La musicologia occidentale ha esaminato a lungo e puntigliosamente il rapporto tra Bach e il Novecento. Lo ha studiato in Busoni, in Satie, in Reger, in Schönberg, in Bartók, in Stravinsky, in Hindemith, in Villa Lobos, magari in Honegger, in Casella, in Eisler, in Sorabji. Ma non si è mai veramente curata - e per ovvie ragioni, dipendenti dall'isolamento culturale dei paesi dell'Europa orientale - di ciò che Bach significò per la cultura russa e sovietica. Che cosa significò Bach per Sergej Rachmaninov, per Nicola] Miaskovskij, per Samuel Feinberg, per Dmitrij Sostakovic? Anche nell'ultimo saggio dedicato ai rapporti tra Bach e il Novecento, e di uno studioso peraltro molto aperto all'indagine sulla realtà culturale della musica sovietica (Luigi Pestalozza: J.S. Bach: il clavicembalo, il pianoforte, in Bach tra 700 e 900, Milano 1988), il nome di Sostakovic compare di sfuggita, una volta, in un testo di diciassette pagine, e non vi compaiono altri nomi di artisti russi o sovietici. Eppure non si può oggi negare che si stia lentamente riscrivendo la storia della musica del Novecento e che la figura di Sostakovic stia riemergendo al livello che, in fondo, le era stato riconosciuto all'inizio degli anni '30, al tempo del Naso, al tempo della Lady Macheth del distretto di Mzensk, e che solo più tardi le era stato negato. Molti problemi critici dovranno dunque essere ripresi con maggior ampiezza di indagine, e sebbene si tratti di un processo non breve noi pensiamo che fra qualche anno avremo di certo una rinnovata visione dell'arte musicale del Novecento.
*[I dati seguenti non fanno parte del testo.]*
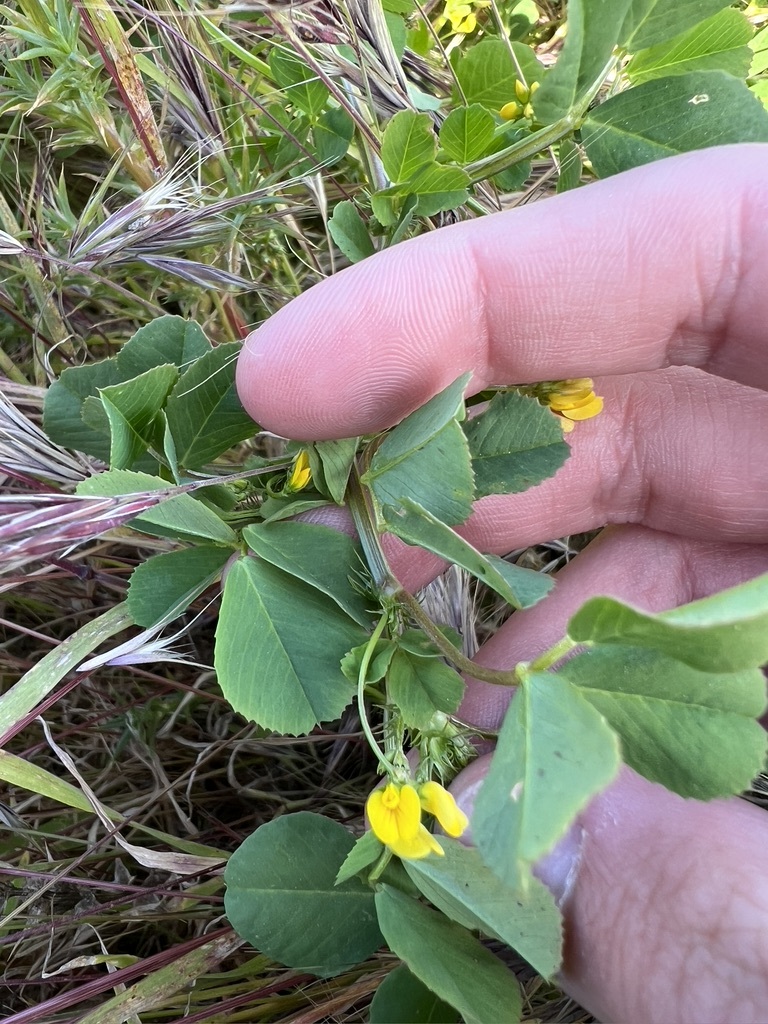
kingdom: Plantae
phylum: Tracheophyta
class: Magnoliopsida
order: Fabales
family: Fabaceae
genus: Medicago
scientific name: Medicago polymorpha
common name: Burclover
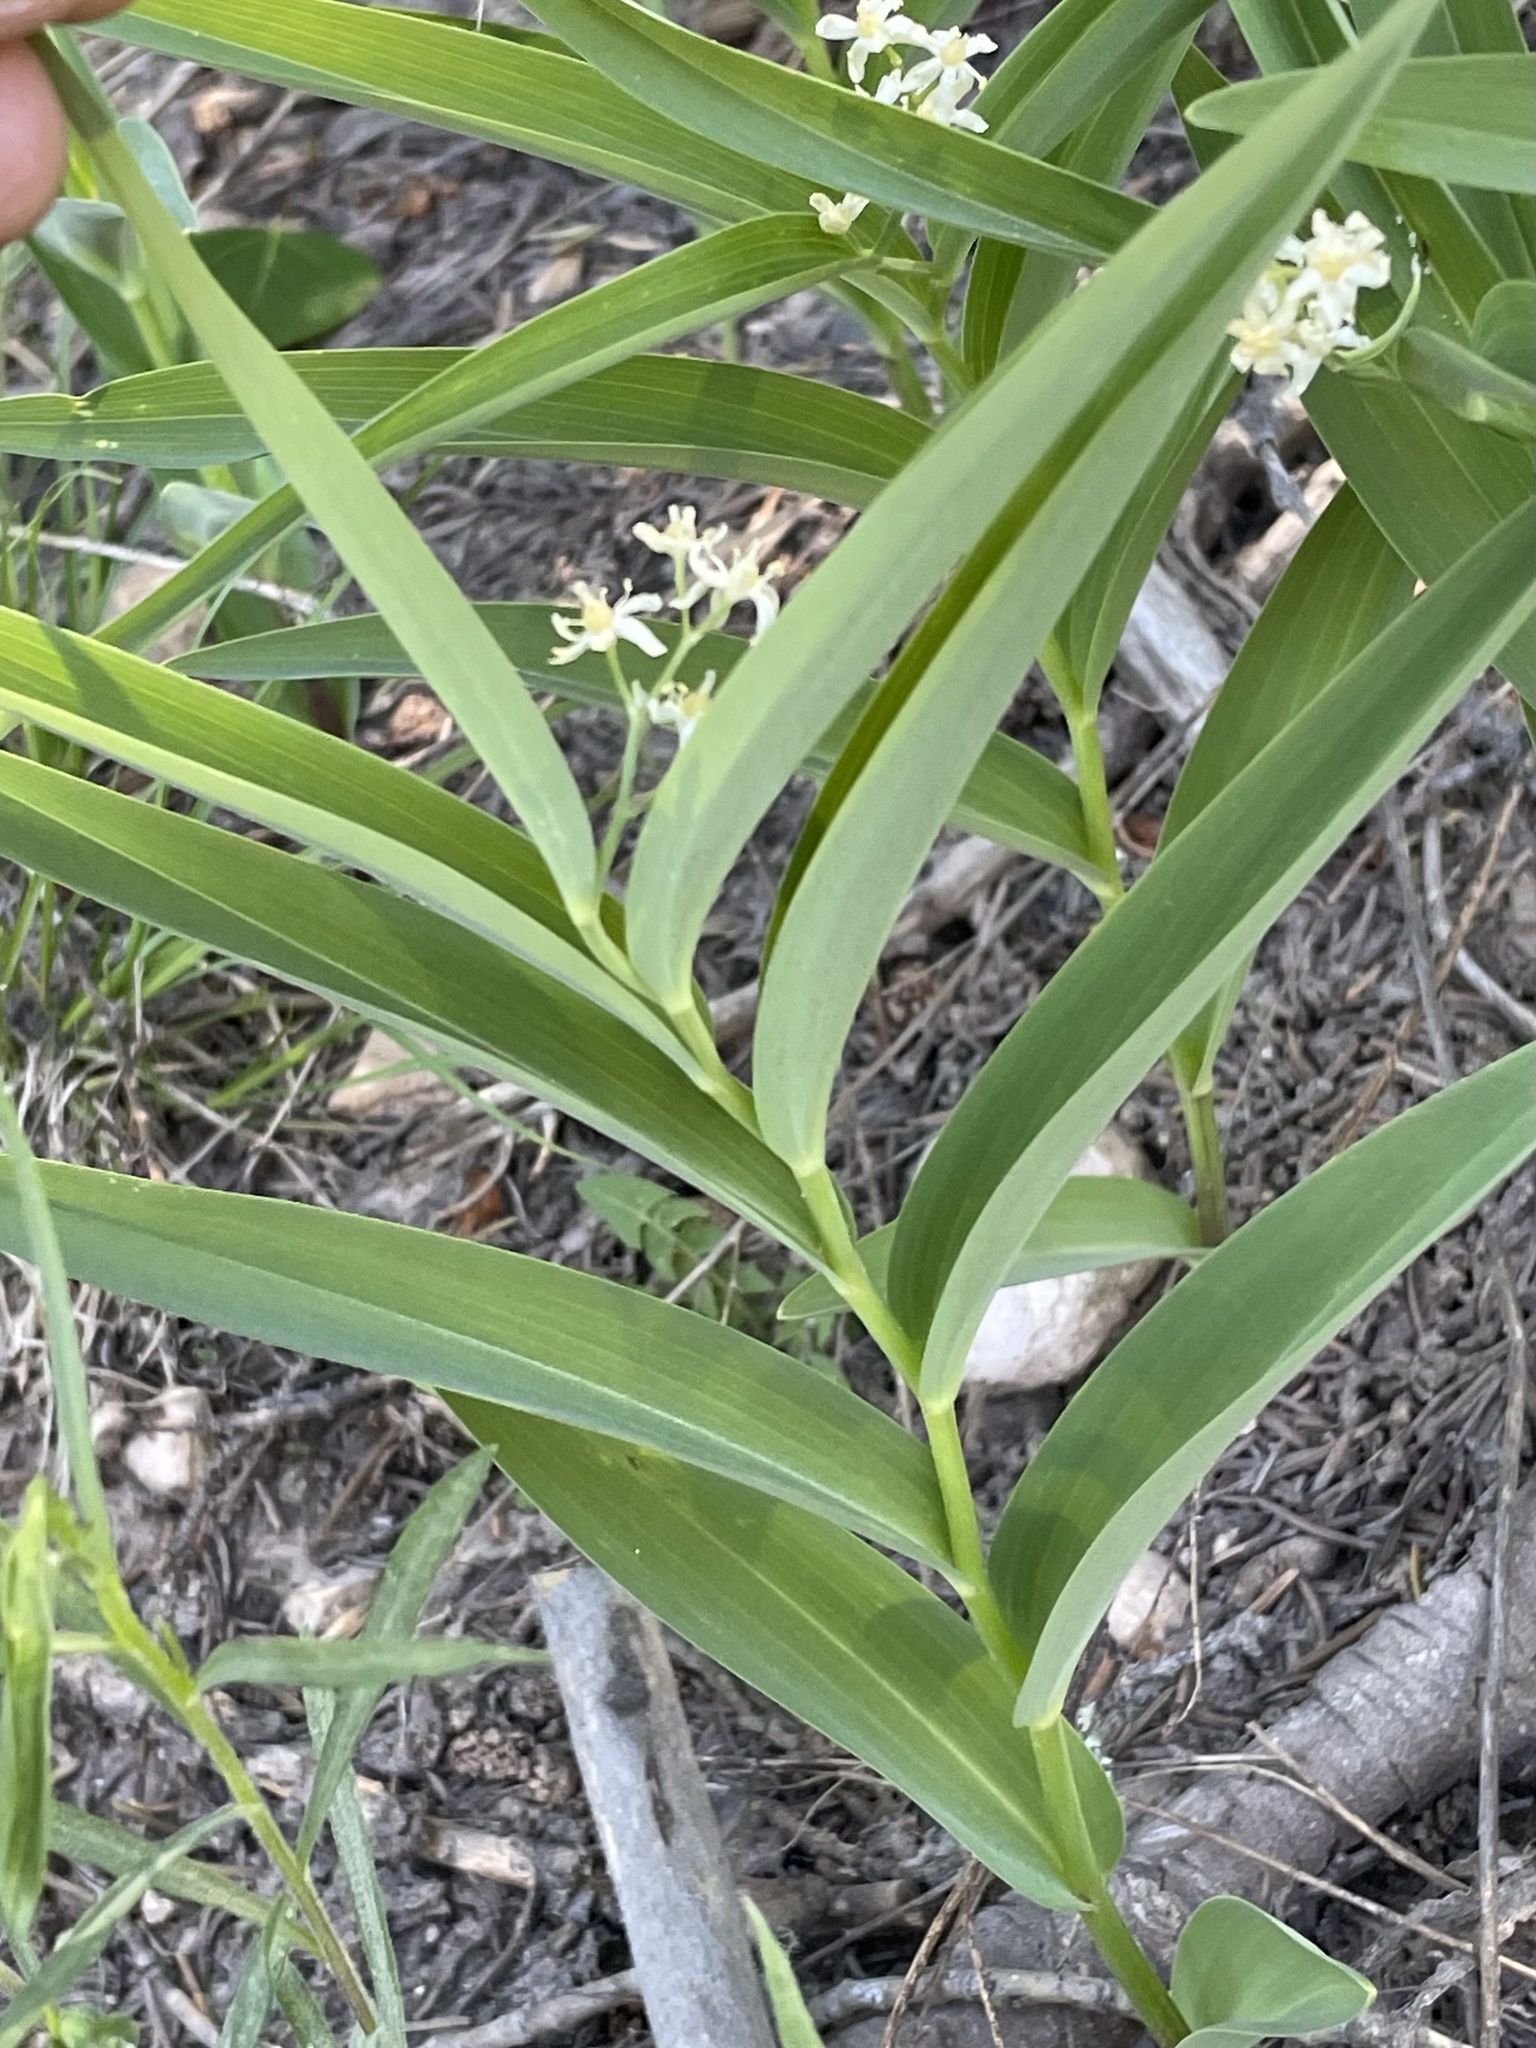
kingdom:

L'ombra di Bach appare nelle Variazioni su un tema di Chopin op. 22 di Rachmaninov, scritte tra il 1902 e il 1903. Dalle Variazioni ai 24 Preludi e fuga di Sostakovic passano quasi cinquantanni. La storia di questi cinquant'anni, durante i quali Bach non cessa di attraversare la cultura sovietica è, come prima dicevamo, tutta da scrivere. Ed è da scrivere quella successiva, che arriva almeno fino ai 24 Preludi e fuga di Rodion Scedrin, scritti tra il 1963 e il 1970, e alla trascrizione dell'Offerta musicale, sempre di Scedrin, del 1985.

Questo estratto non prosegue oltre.